Work request = Your answer should be the lines from the one containing "neck: (315, 112)" through the final line below, copied exactly.

Keypoint coordinate data =
┄┄┄┄┄┄┄┄┄┄

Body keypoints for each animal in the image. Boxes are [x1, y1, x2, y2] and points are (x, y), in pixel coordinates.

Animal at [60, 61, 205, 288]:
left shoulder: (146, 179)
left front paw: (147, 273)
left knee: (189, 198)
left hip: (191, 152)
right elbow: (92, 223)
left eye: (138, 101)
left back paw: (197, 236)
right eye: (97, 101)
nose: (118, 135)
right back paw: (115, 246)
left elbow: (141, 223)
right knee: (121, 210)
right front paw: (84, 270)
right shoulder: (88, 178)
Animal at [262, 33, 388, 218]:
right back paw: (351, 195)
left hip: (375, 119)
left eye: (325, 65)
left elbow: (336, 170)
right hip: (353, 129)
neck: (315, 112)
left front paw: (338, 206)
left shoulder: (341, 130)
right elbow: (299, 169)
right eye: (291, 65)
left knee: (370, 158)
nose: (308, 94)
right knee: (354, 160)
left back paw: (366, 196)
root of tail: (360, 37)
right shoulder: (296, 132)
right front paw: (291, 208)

┄┄┄┄┄┄┄┄┄┄

Answer =
neck: (315, 112)
left front paw: (338, 206)
left shoulder: (341, 130)
right elbow: (299, 169)
right eye: (291, 65)
left knee: (370, 158)
nose: (308, 94)
right knee: (354, 160)
left back paw: (366, 196)
root of tail: (360, 37)
right shoulder: (296, 132)
right front paw: (291, 208)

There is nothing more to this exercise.